The average person makes as many as 2,000 decisions per hour in their personal or professional lives. Most of these decisions are made based on gut instinct; in business, however, decisions need to be fact-based because they have far-reaching consequences. Since a lot of companies are embracing data analytics as a key business driver anyway, it is no big surprise that the concept of data democratisation is trending. It aims to empower all members of a company - regardless of technical expertise or ownership - to interact comfortably with data and to discuss it confidently which leads to better business decisions. 

Often, data is still owned by IT which is why other teams must go through this department to get necessary data - a time-consuming and cumbersome process. If information is distributed across all working teams and employees with diverse expertise can access data easily and quickly this enables companies to discover new business insights and gain a competitive advantage.  

To make data democratisation possible, companies need to set up strong governance to ensure the data is carefully managed. Therefore, every employee should be properly trained on how to use the data to drive initiatives and processes. 
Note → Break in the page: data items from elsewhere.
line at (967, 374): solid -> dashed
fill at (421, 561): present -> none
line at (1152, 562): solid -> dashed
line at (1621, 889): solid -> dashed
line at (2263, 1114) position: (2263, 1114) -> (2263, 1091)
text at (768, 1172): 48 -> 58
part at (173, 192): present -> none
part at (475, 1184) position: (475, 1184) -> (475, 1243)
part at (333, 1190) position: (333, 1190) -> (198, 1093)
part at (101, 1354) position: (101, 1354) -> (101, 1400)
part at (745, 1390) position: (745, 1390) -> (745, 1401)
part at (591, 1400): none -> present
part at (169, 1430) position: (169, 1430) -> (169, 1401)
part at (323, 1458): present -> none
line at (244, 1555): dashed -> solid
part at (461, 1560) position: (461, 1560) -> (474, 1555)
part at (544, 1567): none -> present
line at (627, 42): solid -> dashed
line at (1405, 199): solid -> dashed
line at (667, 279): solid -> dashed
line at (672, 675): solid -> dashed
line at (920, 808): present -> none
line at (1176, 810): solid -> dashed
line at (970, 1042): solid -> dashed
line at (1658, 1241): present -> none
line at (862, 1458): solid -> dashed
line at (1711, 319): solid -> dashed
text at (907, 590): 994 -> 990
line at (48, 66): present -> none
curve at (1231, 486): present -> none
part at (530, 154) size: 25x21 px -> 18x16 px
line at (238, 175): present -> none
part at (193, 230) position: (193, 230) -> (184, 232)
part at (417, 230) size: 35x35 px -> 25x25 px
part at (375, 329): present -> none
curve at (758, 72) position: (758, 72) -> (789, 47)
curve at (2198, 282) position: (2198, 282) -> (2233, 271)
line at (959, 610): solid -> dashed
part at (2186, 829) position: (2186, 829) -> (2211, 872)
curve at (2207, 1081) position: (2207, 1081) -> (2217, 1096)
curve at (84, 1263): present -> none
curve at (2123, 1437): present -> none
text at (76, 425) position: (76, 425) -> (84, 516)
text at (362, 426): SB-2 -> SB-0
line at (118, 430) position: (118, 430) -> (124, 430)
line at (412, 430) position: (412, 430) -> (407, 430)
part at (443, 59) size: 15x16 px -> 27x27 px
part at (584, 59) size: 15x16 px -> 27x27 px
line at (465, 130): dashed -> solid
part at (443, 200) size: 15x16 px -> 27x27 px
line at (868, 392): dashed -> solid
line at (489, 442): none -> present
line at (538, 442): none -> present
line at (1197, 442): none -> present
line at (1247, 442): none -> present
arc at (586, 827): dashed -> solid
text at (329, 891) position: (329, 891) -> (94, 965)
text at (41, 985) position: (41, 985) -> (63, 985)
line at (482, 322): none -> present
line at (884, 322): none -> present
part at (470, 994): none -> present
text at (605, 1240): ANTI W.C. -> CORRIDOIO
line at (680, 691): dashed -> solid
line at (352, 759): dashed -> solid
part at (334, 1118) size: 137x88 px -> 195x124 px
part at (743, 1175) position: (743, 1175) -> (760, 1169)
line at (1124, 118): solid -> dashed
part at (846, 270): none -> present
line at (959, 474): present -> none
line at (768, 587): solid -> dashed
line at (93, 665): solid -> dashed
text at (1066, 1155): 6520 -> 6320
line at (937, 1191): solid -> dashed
7. INFORMATION EXTRACTION AND ROBOTIC AUTOMATION

Methods of automatic information extraction and document classification have been around for more than a decade. While automatically sorting large numbers of documents by type or subject was technically possible, the underlying technologies often had to be implemented internally to work for the specific use cases.

 

With the development push of natural language processing technologies in the late 2010s, these capabilities are finally making their way into the mainstream, and more and more companies are making use of them. After all, even though AI-based software may still need a few years to become a common element of everyday office life, it is already doing its magic undercover.